====== ИСХОДНЫЙ ТЕКСТ
Краузе отличался исключительной общительностью, и потому в сферу его влияния, воздействия и очарованности попадали чуть не все, кому судьбой была уготована хотя бы самая краткая с ним встреча. Надо признать, в немалой степени тому способствовала еще и его неуемная страсть к вину. Правда, последнему он четко знал свой час, на работе был всегда во время, непременно аккуратно одет и наглядно работоспособен.
Долгое время я считал его непревзойденным добряком, единственной потребностью которого, казалось, было угодить другому. Мое заблуждение. Он был таковым, пока оно отвечало его натуре, природному естеству. Любое же ущемление свободы не терпел органически и защищал свои желания решительно и даже грубо. Однако положительные составляющие его личности были настолько сильны и многочисленны, что он очень редко проявлял подобное.
Первый раз я был свидетелем его «слабости» в 1953 году, когда он в резкой форме буквально отчитал бывшего тогда у нас руководителем лодочного похода Малькова. Тот позволил себе, со ссылкой на некую имевшую место договоренность, высказать неудовольствие по поводу желания команды, не без участия Геннадия Николаевича, «отметить» впадение Туры в Тобол, до которого мы и доплыли-то в вечерний час и, к тому же, после тяжких трудов и «сухой» целой недели. Однако Краузе был лидер, причем неформальный, и потому отстаивать свои «права» таким образом ему приходилось в исключительных случаях. Он их завоевывал другим способом. Ну, например, таким.
В 80 годы, прошлого теперь уже столетия, я оказался с Краузе в Брянске на модном в те времена министерском выездном совещании по рассмотрению планов новой техники. Помню, как он, со свойственным ему остроумием, на первом, пленарном, заседании задает мне вопрос:
– Слушай, говорят здесь есть Брянские поляны. Ты не знаешь, повезут нас на них?
На пленарном заседании узнаем, что Поляны устроители показать нам намерены. Два следующих дня многократно слышу от Краузе одно и то же: «Когда повезут?».
Повезли, водят нас по каким-то лесным тропам, по землянкам. Краузе через каждые 10 минут: «Ну, а где Поляны?»… Наконец, садимся в автобусы и едем, объявляют, «на Поляны». Чутье у Краузе великолепное. Действительно поляна, а на ней два грузовика с ящиками, закусками и стопами простыней. Останавливаемся у одной. Спрашиваю у него:
– Сколько брать? – Ящик и три простыни.
Расстилаем на траве простыни. Возле нас моментально собирается человек двадцать – по числу, надо полагать, бутылок в ящике и количеству простыней. Любили его безбожно все, он это знал, и потому был в полной уверенности, что одни мы сидеть за нашим экспромтным «изобильным» столом не будем.
============
====== ИСХОДНЫЕ ДАННЫЕ
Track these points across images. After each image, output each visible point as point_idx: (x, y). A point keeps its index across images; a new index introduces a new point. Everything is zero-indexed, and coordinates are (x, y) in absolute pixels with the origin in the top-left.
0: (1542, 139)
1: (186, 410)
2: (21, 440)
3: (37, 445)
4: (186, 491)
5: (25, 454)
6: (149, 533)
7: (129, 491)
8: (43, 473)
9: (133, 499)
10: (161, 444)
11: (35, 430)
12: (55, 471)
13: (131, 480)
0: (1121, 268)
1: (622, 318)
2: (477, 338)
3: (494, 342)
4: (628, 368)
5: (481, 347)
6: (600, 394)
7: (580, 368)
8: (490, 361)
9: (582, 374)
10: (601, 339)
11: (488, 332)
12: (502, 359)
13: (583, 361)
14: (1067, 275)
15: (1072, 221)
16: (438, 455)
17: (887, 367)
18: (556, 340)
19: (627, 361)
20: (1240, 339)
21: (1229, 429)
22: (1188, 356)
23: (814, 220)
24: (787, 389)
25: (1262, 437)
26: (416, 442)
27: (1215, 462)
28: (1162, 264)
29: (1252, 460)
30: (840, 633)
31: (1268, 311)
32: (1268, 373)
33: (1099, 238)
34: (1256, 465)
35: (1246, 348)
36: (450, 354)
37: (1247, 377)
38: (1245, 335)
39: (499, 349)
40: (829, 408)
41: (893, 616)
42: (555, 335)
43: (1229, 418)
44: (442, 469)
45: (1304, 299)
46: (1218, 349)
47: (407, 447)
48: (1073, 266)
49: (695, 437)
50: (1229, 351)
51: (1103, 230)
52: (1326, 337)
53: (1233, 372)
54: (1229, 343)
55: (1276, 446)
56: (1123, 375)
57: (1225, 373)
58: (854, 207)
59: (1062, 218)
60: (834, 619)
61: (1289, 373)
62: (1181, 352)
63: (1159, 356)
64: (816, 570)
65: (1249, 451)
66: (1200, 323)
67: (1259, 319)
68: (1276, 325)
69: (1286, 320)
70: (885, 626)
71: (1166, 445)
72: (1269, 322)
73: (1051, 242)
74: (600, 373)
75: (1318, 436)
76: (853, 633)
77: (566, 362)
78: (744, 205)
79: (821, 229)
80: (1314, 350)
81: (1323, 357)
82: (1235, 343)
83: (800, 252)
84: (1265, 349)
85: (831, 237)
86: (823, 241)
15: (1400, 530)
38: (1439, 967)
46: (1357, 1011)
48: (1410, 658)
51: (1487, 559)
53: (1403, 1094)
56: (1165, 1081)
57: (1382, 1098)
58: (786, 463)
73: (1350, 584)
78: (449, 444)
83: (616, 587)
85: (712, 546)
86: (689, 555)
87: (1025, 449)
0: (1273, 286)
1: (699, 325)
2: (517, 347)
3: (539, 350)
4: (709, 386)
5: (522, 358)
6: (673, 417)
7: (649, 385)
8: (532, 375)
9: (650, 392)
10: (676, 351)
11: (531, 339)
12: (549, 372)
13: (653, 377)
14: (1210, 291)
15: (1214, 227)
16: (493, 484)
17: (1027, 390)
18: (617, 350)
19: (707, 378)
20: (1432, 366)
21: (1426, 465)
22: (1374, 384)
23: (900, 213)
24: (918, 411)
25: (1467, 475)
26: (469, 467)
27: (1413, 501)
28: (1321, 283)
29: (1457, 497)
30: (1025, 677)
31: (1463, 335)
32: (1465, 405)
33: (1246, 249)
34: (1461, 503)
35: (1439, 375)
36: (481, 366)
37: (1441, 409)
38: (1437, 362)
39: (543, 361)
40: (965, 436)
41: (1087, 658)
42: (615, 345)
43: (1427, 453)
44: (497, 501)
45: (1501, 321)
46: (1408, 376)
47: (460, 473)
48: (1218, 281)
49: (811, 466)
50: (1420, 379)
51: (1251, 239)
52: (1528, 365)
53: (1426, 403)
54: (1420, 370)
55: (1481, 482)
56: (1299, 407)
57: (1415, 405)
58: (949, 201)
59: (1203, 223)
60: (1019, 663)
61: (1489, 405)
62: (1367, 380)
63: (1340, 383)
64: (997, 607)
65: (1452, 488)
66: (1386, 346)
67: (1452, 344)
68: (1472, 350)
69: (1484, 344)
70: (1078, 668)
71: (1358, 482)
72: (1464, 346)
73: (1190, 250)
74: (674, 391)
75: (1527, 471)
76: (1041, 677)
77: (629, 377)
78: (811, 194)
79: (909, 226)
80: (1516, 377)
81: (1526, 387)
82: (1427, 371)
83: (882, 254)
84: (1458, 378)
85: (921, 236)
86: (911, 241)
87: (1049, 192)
============
====== ИСХОДНЫЕ ДАННЫЕ
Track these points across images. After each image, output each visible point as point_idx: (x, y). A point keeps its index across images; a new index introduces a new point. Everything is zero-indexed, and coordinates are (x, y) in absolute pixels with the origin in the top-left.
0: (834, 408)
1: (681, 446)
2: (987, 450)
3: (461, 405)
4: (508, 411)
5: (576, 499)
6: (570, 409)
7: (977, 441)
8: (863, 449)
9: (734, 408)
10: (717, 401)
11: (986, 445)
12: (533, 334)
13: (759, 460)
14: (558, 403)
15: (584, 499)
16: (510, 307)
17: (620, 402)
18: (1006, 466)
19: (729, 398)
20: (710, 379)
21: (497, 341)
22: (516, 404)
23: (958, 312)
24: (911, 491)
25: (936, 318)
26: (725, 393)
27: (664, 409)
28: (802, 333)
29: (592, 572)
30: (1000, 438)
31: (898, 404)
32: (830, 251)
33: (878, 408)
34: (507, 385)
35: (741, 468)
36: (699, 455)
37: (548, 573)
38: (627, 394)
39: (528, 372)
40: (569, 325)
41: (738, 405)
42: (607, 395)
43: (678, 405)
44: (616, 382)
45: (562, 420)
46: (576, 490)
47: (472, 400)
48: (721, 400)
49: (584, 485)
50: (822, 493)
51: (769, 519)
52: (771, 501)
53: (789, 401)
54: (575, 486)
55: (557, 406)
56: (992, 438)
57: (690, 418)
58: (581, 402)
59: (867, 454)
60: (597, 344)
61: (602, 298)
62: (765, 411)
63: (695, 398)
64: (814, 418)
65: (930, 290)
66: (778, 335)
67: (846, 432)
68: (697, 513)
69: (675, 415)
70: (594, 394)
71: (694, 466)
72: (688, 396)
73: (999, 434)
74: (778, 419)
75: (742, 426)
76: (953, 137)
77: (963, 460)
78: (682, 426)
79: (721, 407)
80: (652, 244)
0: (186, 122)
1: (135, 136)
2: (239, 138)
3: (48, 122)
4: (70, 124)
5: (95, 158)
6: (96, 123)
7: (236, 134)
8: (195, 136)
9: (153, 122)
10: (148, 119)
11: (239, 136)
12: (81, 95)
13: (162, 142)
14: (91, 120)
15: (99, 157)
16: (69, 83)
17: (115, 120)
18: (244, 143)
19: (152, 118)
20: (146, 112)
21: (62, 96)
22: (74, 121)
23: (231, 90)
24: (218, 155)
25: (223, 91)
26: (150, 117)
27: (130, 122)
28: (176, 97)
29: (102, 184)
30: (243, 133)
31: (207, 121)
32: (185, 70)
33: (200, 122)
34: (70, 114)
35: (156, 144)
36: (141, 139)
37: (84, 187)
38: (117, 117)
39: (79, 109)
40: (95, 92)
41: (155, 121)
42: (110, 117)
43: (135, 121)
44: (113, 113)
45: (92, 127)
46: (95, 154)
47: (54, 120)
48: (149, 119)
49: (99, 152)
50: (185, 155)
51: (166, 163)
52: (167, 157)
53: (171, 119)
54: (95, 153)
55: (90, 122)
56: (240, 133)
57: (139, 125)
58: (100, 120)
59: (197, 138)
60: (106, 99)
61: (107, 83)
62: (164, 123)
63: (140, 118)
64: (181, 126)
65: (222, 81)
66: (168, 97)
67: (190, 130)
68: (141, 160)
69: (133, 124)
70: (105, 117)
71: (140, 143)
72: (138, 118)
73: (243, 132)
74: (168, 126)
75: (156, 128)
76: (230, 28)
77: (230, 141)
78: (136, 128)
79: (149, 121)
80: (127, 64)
============
====== ИСХОДНЫЕ ДАННЫЕ
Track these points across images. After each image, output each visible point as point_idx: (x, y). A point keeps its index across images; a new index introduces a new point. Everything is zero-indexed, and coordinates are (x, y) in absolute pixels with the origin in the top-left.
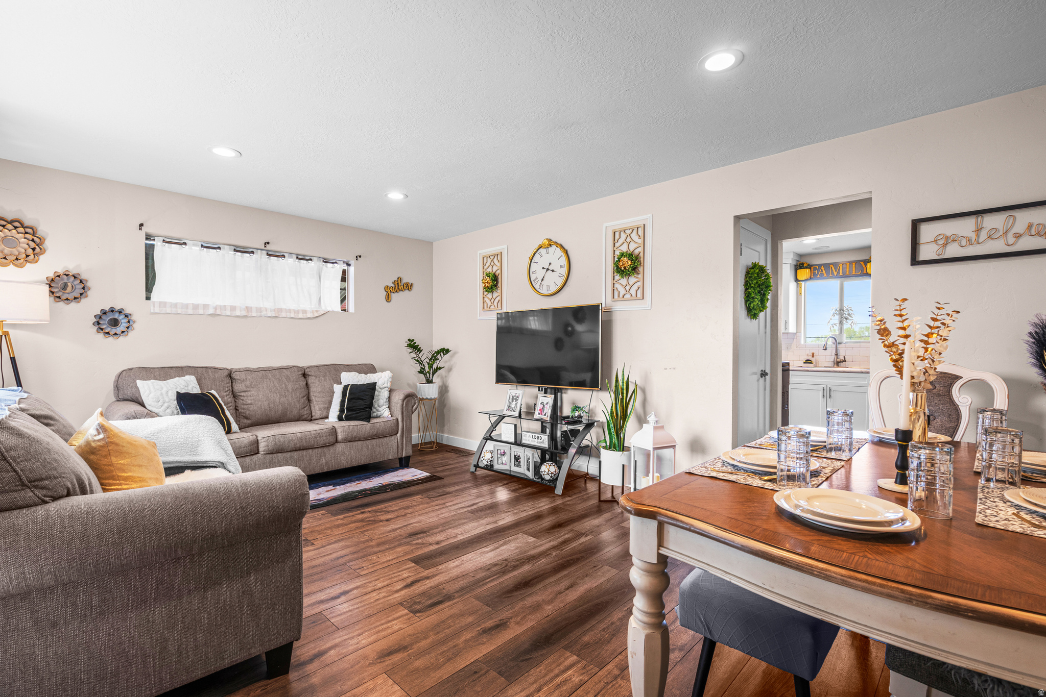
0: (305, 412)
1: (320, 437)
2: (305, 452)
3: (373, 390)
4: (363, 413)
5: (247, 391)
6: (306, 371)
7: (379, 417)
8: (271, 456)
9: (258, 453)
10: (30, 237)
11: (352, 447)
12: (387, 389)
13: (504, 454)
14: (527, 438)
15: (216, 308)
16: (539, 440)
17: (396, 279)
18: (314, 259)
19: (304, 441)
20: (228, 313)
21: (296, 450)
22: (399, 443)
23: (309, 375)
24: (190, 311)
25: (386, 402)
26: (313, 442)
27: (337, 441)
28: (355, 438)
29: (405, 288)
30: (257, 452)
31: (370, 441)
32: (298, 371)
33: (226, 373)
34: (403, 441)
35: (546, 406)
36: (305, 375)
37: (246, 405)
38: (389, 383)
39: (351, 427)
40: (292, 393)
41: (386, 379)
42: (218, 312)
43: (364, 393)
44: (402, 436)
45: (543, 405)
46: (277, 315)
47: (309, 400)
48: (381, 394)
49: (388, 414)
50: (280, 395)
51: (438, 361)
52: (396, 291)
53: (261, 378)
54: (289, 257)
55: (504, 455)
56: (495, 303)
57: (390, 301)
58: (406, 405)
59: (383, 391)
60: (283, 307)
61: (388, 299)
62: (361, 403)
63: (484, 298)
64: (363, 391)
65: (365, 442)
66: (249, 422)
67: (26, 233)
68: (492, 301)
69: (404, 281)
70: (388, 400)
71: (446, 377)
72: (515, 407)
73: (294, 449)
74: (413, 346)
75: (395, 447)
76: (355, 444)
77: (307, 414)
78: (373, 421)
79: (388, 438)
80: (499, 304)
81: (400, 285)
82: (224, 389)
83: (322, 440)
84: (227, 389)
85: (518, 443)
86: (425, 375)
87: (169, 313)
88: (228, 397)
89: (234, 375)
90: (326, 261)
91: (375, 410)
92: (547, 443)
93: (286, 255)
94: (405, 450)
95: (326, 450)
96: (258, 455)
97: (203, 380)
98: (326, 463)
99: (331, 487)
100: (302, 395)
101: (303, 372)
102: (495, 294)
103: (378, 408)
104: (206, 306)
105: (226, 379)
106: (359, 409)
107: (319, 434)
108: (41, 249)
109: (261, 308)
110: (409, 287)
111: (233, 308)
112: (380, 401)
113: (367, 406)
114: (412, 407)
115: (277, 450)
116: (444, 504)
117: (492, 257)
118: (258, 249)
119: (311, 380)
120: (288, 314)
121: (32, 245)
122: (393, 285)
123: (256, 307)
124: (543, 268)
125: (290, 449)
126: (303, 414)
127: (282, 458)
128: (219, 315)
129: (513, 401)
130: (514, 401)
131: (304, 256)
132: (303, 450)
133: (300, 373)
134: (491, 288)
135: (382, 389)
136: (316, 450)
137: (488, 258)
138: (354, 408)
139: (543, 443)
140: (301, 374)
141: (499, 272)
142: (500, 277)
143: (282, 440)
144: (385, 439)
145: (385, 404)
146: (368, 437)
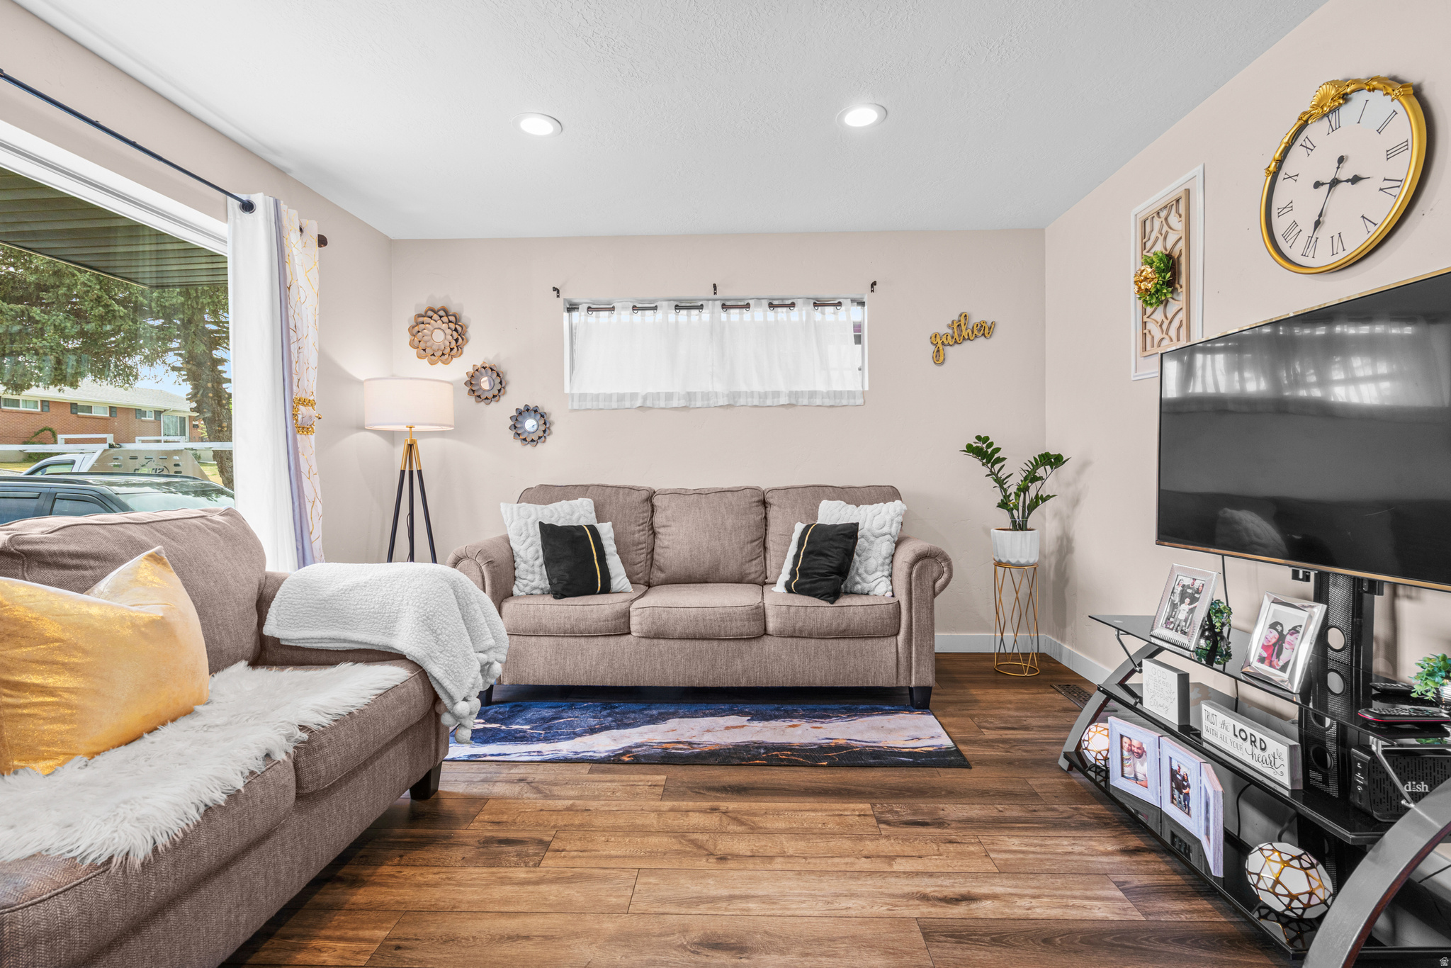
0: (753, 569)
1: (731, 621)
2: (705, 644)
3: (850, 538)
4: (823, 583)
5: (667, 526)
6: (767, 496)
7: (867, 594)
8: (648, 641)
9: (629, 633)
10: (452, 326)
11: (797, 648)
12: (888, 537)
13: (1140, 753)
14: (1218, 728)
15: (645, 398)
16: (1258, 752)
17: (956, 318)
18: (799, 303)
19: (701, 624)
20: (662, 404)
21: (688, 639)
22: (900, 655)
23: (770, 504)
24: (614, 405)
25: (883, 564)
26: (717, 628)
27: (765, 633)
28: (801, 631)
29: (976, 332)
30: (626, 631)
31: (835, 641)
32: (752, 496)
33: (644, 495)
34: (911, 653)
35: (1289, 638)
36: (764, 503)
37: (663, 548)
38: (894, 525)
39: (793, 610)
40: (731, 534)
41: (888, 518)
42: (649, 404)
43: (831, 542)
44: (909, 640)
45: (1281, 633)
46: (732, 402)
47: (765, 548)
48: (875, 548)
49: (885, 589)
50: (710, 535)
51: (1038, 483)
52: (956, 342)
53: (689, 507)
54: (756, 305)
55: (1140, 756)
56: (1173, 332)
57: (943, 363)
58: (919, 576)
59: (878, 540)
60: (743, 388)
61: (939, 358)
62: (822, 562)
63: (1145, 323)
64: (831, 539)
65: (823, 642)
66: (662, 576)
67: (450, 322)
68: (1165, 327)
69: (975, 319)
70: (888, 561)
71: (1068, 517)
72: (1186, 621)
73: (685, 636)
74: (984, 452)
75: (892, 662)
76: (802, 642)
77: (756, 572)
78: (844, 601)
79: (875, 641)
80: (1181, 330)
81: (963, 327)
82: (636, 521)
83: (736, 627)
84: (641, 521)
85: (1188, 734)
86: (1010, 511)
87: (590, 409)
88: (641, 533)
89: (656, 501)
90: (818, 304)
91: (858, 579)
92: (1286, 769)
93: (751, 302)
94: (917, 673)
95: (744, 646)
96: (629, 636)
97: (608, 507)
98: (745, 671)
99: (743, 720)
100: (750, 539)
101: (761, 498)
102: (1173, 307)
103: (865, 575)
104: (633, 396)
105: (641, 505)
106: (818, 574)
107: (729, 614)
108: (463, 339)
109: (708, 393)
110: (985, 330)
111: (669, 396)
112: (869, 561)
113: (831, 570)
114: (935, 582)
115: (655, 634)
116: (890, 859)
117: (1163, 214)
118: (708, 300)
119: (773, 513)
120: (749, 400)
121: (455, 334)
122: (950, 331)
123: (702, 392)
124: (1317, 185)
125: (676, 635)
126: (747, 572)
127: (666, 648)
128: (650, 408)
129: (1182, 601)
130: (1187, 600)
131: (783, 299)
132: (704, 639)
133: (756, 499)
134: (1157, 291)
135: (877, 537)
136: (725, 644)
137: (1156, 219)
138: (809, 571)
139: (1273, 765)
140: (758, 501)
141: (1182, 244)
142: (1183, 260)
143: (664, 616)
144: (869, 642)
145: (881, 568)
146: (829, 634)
============
### ЗАДАНИЯ
a – Выведите без изменений отрывок из рассказа о Краузе: начните со слов «На пленарном заседании» и остановитесь после слов «и три простыни.».
b – Напишите, что идёт дальше в рассказе о Краузе, начав сразу после его последнего предложения.

### ОТВЕТЫ
a –
На пленарном заседании узнаем, что Поляны устроители показать нам намерены. Два следующих дня многократно слышу от Краузе одно и то же: «Когда повезут?».
Повезли, водят нас по каким-то лесным тропам, по землянкам. Краузе через каждые 10 минут: «Ну, а где Поляны?»… Наконец, садимся в автобусы и едем, объявляют, «на Поляны». Чутье у Краузе великолепное. Действительно поляна, а на ней два грузовика с ящиками, закусками и стопами простыней. Останавливаемся у одной. Спрашиваю у него:
– Сколько брать? – Ящик и три простыни.

b –
Краузе был мастером шутки, не пропускал ни одного более или менее подходящего на то случая. Мог в деревенской бане, обнимаясь под конец омовения, вымазать чью-нибудь физиономию в саже, а затем в таком виде суметь ее хозяина одеть, довести до дома и усадить за стол под гомерический хохот всех, за ним сидящих. Ночью на привале, «спереть» (припрятанную кем-либо для соответствующего удивления при подходящем моменте своих сотоварищей) бутылку доброго вина, распить ее с кем-нибудь из еще бодрствующих у костерка, заполнить пустую чаем подходящего цвета, подложить обратно и ждать реакции хозяина. Когда тот, улучив момент, самовлюбленно достанет ее из своей заначки, разольет таинственный нектар по кружкам, произнесет тост и все, дружно выпьют… чайку. Представить подобный спектакль – не нужно воображения.
Или в упомянутом лодочном походе мы оказались в цейтнотном положении. Лодки, нами тогда заказанные, оказались малы размерами и плыть на них было невозможно. Старик, готовивший их и при первом же с ним знакомстве получивший от Краузе кличку Хоттабыч, увидев такую оказию, объявил: «По спокойной воде, если сидеть тихо, мы как-нибудь до соседней деревни доплывем. А там, я подглядел, есть подходящая большая плоскодонка. Ее я вам устрою». Перераспределяем багаж по лодкам, сажаем в одну из них Хоттабыча, и через пару часов, чуть не черпая бортами воду, благо стоял абсолютный штиль, добираемся до деревни. На берегу действительно лежит лодка размерами и объемом, почти со все наши, стариком сделанные. Через некоторое время появляются мужики и хозяин лодки, оказавшийся, позднее выяснилось, сыном Хоттабыча. Покупка лодки – одно из интереснейших походных событий вообще, здесь особенно. Начальная, названная хозяином, цена ее в 800 рублей после длинных разговоров, разных доводов за и против, чуть не магически снижается до 100 рублей, правда… в водочном двухлитровом эквиваленте. Поскольку у нас его нет, договариваемся операцию перенести на завтра.
Утром, отправляемся за водкой. Наша деревня, вторая, третья… Магазины закрыты, деревни, как вымерли: все на сенокосах, в лесах или на каких-либо сельхозработах. Возвращаемся с поникшими головами. Выход из положения, как и должно для назначенного впечатления, находит Краузе: «У меня, говорит, есть личных три бутылки коньяка. Одну я оставляю в запас, вторую мы пьем с Хоттабычем и его сыном, третью я отдаю вам и гостям. Ваша задача будет состоять в том, чтобы доказать «купцам» преимущество и очевидную выгодность для них данной сделки в сравнении с вчера согласованной. Далее все происходит по установленному Краузе сценарию. Более довольной, пьяной (от двух бутылок на пятнадцать человек) и веселой компании я, по-моему, не видел за всю свою жизнь. Русь – Великая страна Великого народа!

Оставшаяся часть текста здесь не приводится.